Fourthly, the decision-making process assumes that you’ve yielded yourself to the Spirit of Christ within you. You’ve been striving for holiness, and you’re as much as a clean plate as you can be, being a sinner, lol.

Now, how to decide those things which are not directly addressed in God’s word?

Garry Friesen wrote a good book on Christian decision-making, linked above. He wrote that:

God’s guidance according to the way of wisdom can be summarized in four simple statements:

1.Where God commands, we must obey.
2.Where there is no command, God gives us the freedom (and responsibility) to choose.
3.Where there is no command, God gives us wisdom to choose.
4.When we have chosen what is moral and wise, we must trust the sovereign God to work all the details together for good.

–end Garry Friesen quote

Did you know that You Are Part of a Grand Plan? It’s not like you can mess it up. If you make this decision or that decision, it isn’t going to surprise God, or alter what He has planned for you. Providence, as mentioned above by Phil Johnson, is secure. His plan will be fulfilled, and your decision making isn’t going to change it. You aren’t going to miss out on anything. Beyond what is specifically prescribed in the Bible, and “we simply trust God in His providence to order our steps” as Phil Johnson explained.

In my own life, I moved from Maine to Georgia. I wanted a place with lower cost of living, and warmer weather. That’s it. He would have worked it out of I’d chosen Texas or North Carolina.  Deciding on Georgia wasn’t a life-or death decision, just one that wasn’t sinful, fit my lifestyle, and made sense.

When I got to Georgia I applied for a number of jobs. I applied using common sense. What did I have experience in, was trained for, and was good at? It’s not like I consulted the Lord and waited for a sign or anything. I was following the biblical principle that he who does not work does not eat. I sought jobs I thought I had the best chance of getting and sustaining myself.

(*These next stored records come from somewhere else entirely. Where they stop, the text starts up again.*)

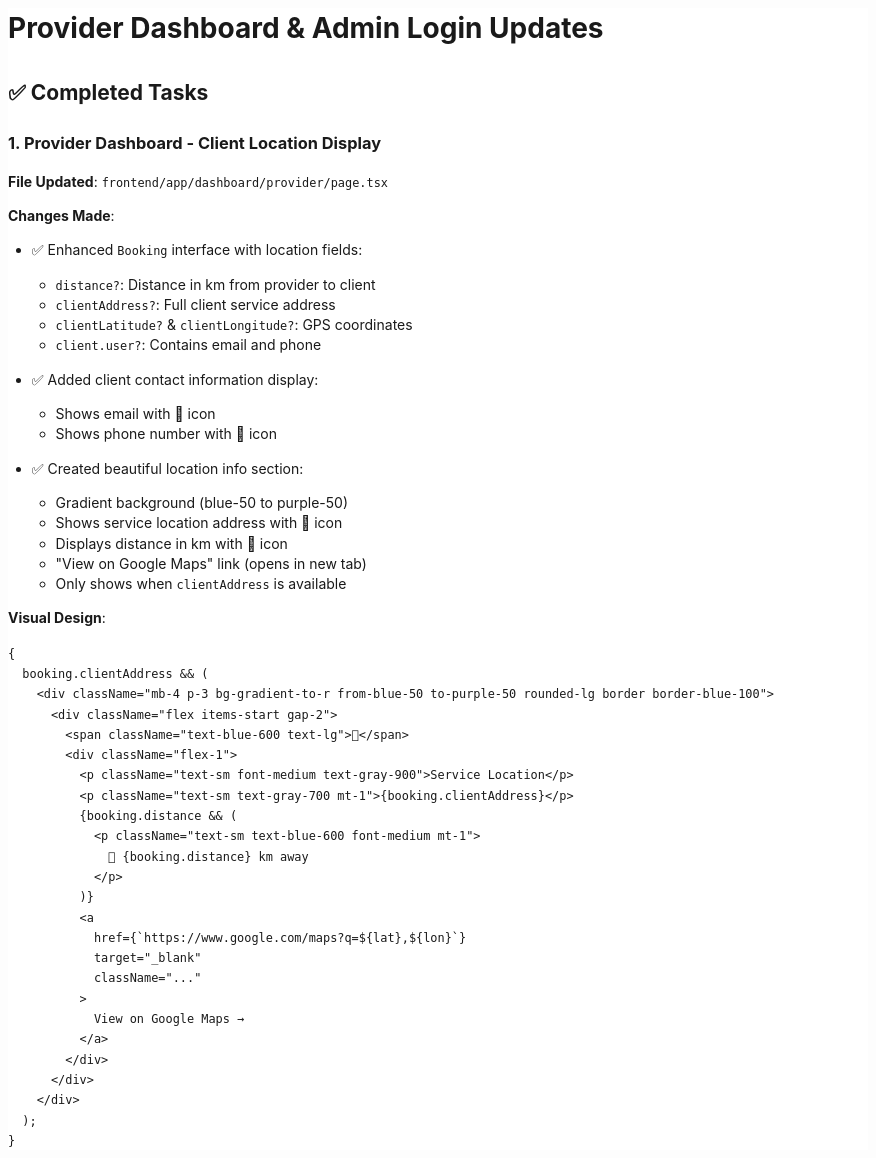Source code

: # Provider Dashboard & Admin Login Updates

## ✅ Completed Tasks

### 1. Provider Dashboard - Client Location Display

**File Updated**: `frontend/app/dashboard/provider/page.tsx`

**Changes Made**:

- ✅ Enhanced `Booking` interface with location fields:

  - `distance?`: Distance in km from provider to client
  - `clientAddress?`: Full client service address
  - `clientLatitude?` & `clientLongitude?`: GPS coordinates
  - `client.user?`: Contains email and phone

- ✅ Added client contact information display:

  - Shows email with 📧 icon
  - Shows phone number with 📱 icon

- ✅ Created beautiful location info section:
  - Gradient background (blue-50 to purple-50)
  - Shows service location address with 📍 icon
  - Displays distance in km with 🚗 icon
  - "View on Google Maps" link (opens in new tab)
  - Only shows when `clientAddress` is available

**Visual Design**:

```tsx
{
  booking.clientAddress && (
    <div className="mb-4 p-3 bg-gradient-to-r from-blue-50 to-purple-50 rounded-lg border border-blue-100">
      <div className="flex items-start gap-2">
        <span className="text-blue-600 text-lg">📍</span>
        <div className="flex-1">
          <p className="text-sm font-medium text-gray-900">Service Location</p>
          <p className="text-sm text-gray-700 mt-1">{booking.clientAddress}</p>
          {booking.distance && (
            <p className="text-sm text-blue-600 font-medium mt-1">
              🚗 {booking.distance} km away
            </p>
          )}
          <a
            href={`https://www.google.com/maps?q=${lat},${lon}`}
            target="_blank"
            className="..."
          >
            View on Google Maps →
          </a>
        </div>
      </div>
    </div>
  );
}
```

Some jobs I applied for were at the University in the journalism department, some with local magazines. The one I got (in His providential care) was for the Athens Banner Herald writing feature stories of people in my county as a freelancer. Later when I decided to go back to education – subbing at first and applying for parapro jobs, I didn’t consult the Lord. I just used common sense. The freelance job simply wasn’t paying enough. A job with the County Education system would:

-be fairly secure as jobs go (education is the largest employer in the county)
-had health benefits (I was soon to be 50)
-was what I was trained for. (formerly certified teacher with Masters degree)
-I’d be working with kids (something I love).

If I’d decided to get a job as a bungee jumper trainer, lol, that would not be common sense. Watching for omens and signs, or waiting to hear directly from God would not make sense, either.

I knew the Lord would work it out. In His providence He did not ordain that I was given the first job I’d interviewed for as a parapro at another school, but a year later I got a job at the school I’m at now, a great fit. I’ve been there 17 years, 15 as a parapro. It’s not like there is only ONE decision or only ONE path.

I’ll conclude with Phil Johnson

If your life is in harmony with all the commands and principles of the Bible, you can actually do what you want to do without beating yourself up with introspection and fretting over whether God told you to do something or not. When Scripture says He orders our steps it’s talking about His guidance through His hand of providence. We step out in faith, and He guides our steps.